Lo, there came oilmen from the West
By Ian MacKinnon
Biblical prophecies led an evangelical American to start drilling in northern Israel
WHEN oilmen go prospecting they usually put their faith in geologists to help their risky ventures. John Brown prefers to trust God and the Bible to make him and the State of Israel rich.
Later this week his company, Zion Oil, will begin drilling in a patch of dusty earth of northern Israel pinpointed by ancient biblical prophecies.
For the 65-year-old Michigan businessman the moment will mark the culmination of a two-decade journey that started when the evangelical Christian first came to Israel and read passages from the Old Testament suggesting great wealth lay below the Israeli landscape.
No matter that little oil had been discovered there. Mr Brown has persuaded hundreds of other American evangelical Christians to help him to raise the £3.6 million required for “Project Joseph”. He believes it is his life’s mission to unearth Israel’s oil wealth, secure the future of “God’s covenanted people”, and lay the ground for the Messiah’s return.
“I know in my heart that what God told me was true,” he said. “I’ve no doubt we will find oil. It’s not a matter of ‘if’, but ‘when’. I believe it’s my purpose in life. We’re going to help the people of the nation of Israel.”
Mr Brown’s reliance on biblical prophecies may seem far-fetched but he may yet have the last laugh. Recent scientific studies have shown a “high probability” of a commercial oil find of up to 500 million barrels — enough for 15 years’ production — and there was a big oil find further south last year.
Zion Oil’s 54-metre drilling derrick is in place and is due to start drilling. Over the next two months the team will drill to 4,500 metres, with the work expected to cost £1.4 million.

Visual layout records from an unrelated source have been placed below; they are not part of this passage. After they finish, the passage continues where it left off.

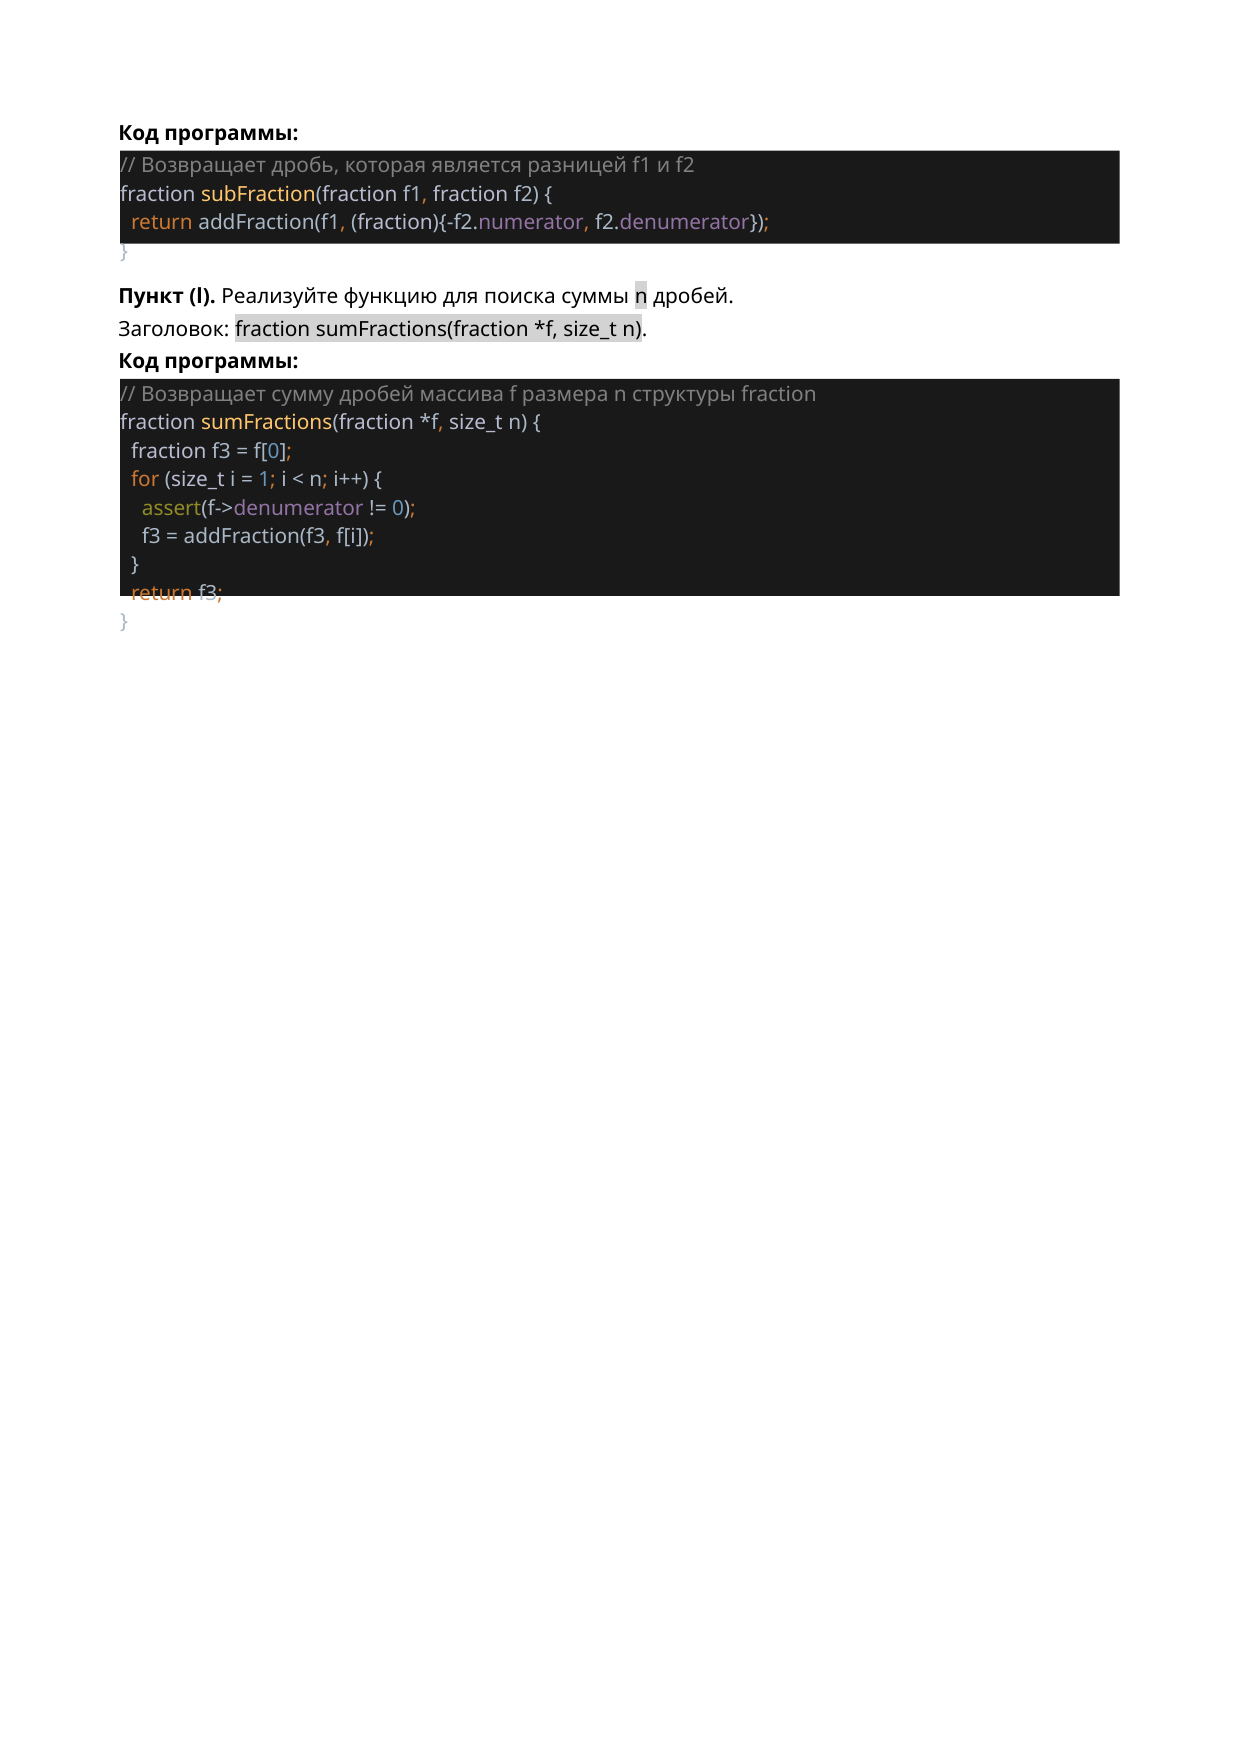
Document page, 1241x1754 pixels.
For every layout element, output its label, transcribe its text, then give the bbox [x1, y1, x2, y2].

text Пункт (l). Реализуйте функцию для поиска суммы n дробей. [118, 281, 1122, 309]
text Заголовок: fraction sumFractions(fraction *f, size_t n). [118, 314, 1122, 342]
text Код программы: [118, 346, 1122, 375]
text Код программы: [118, 118, 1122, 147]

Mr Brown, who made his money in the tool business, first visited Israel in 1983 as a newly “born again” Christian, and he says that over the years he was guided to biblical passages that pointed to riches beneath the Holy Land.

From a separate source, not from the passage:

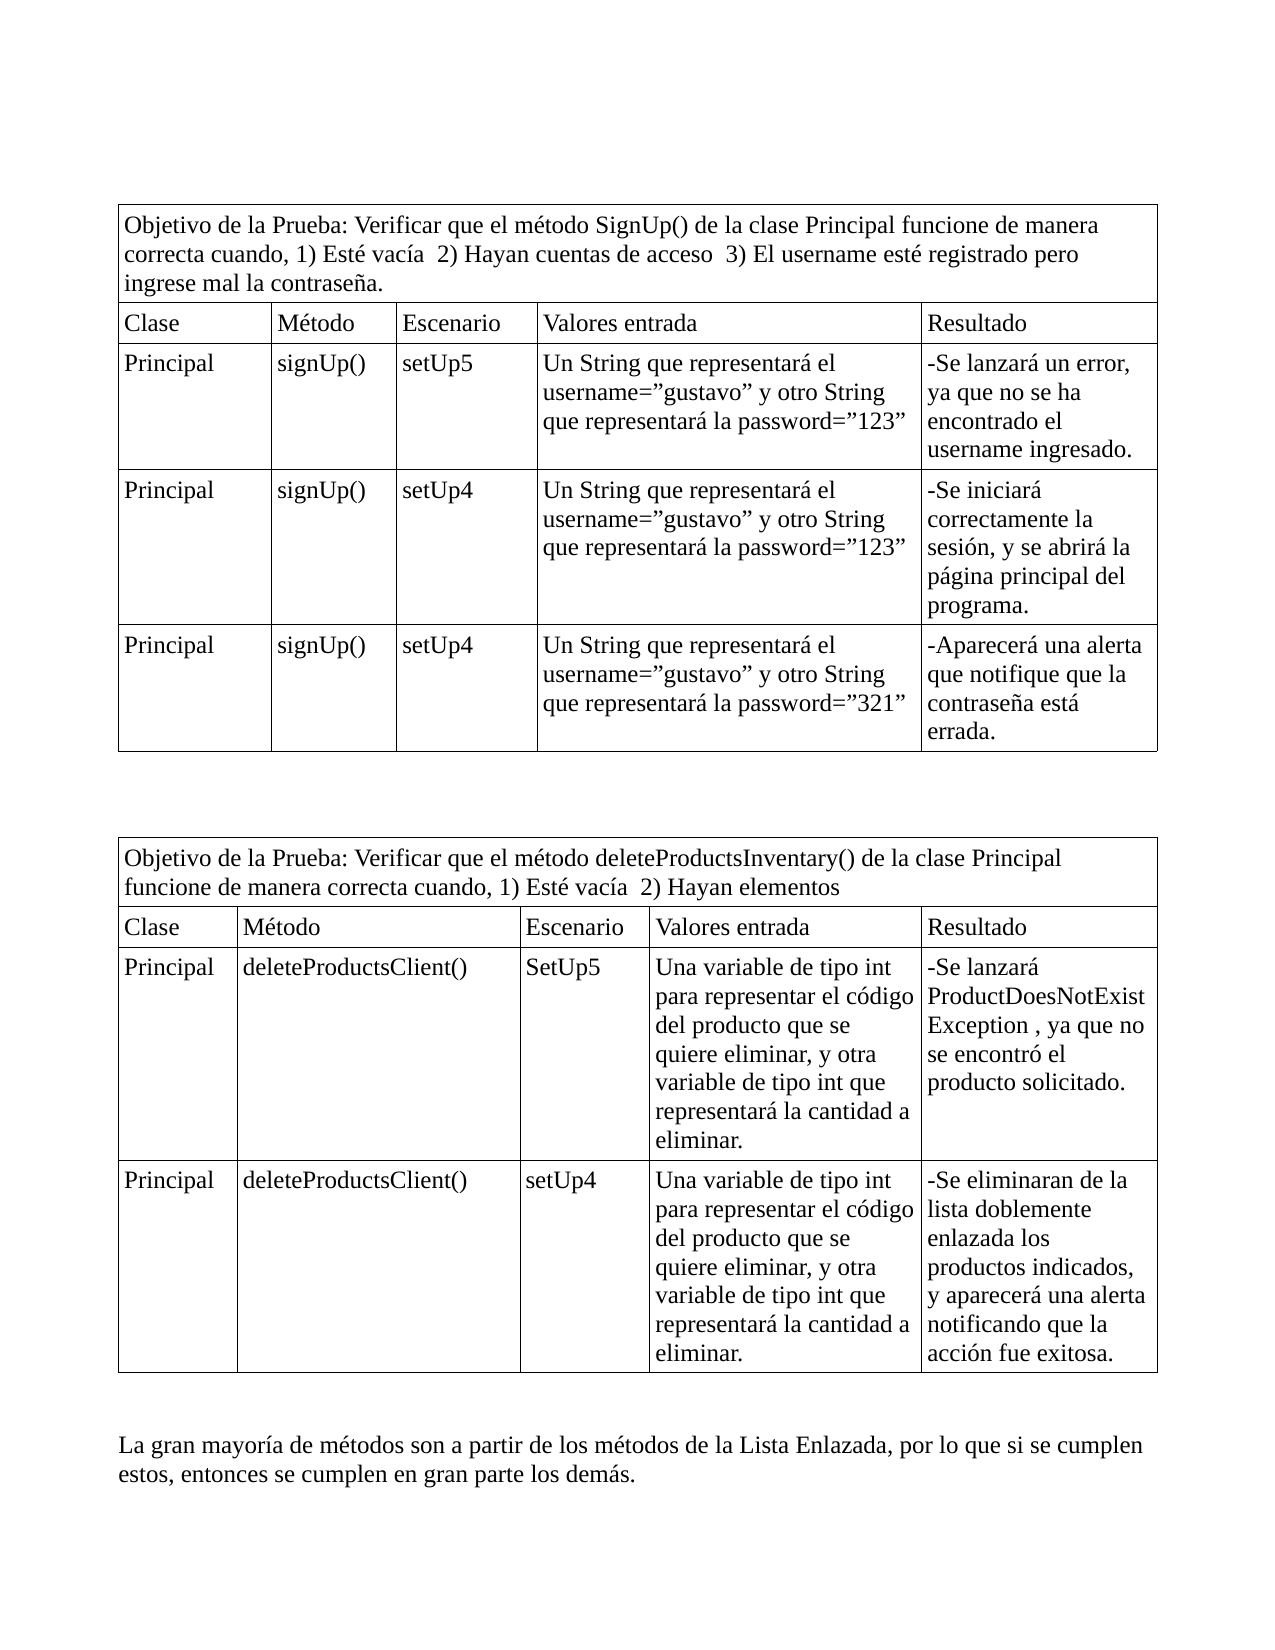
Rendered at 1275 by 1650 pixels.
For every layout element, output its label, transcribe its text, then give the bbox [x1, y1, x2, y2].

Tracts from the Old Testament books of Genesis and Deuteronomy foretold wealth in the ancient lands of the tribes of Joseph’s sons, Manasseh and Ephraim, and Jacob’s son, Asher. Moses says in Deuteronomy xxxiii, 24: “Most blessed of sons be Asher. Let him be favoured by his brothers and let him dip his foot in oil.”
When Mr Brown superimposed a map of the 12 tribes of Israel on the modern-day Holy Land, he decided that the most likely spot was the site near Maanit kibbutz, near Nazareth.
In what Mr Brown describes as another “miracle”, the oil exploration licence for the area became available in 1999 when an Israeli company ran out of cash after drilling down 2,300 metres and finding nothing.
Mr Brown formed Zion Oil and Gas, based in the Texas oil hub of Dallas, in 2000 to explore the Maanit site. He found old geological surveys that showed any oil could be much deeper, at 4,500 metres.
Established US oil companies were not interested in joining the project because of Israel’s “pariah” status in the Arab world. “They weren’t willing to risk their wells in the likes of Libya by drilling in Israel,” he said. Initially Mr Brown struggled to raise the finance, but since an evangelist named Hal Lindsey enthused about Zion on American television last autumn £1.9 million has rolled in from hundreds of evangelical Christians.
“The one source of the kind of wealth that would achieve the conditions of the prophecies is oil,” Mr Lindsey told viewers. “A major oil discovery would not only deliver Israel from the tyranny of Muslim oil weapons, but also provide great wealth demanded by the Prophet Ezekiel. If Israel had a major oil discovery it would change the entire balance of power in the Middle East, and also the world.”
For that reason Mr Brown will not rest until he succeeds. “This is God’s promise to the people of Israel. In my journey I have a desire, a purpose, a destiny to help the people of Israel with their oil requirements,” he said. “When we discover oil it will be huge politically for the Israeli people.”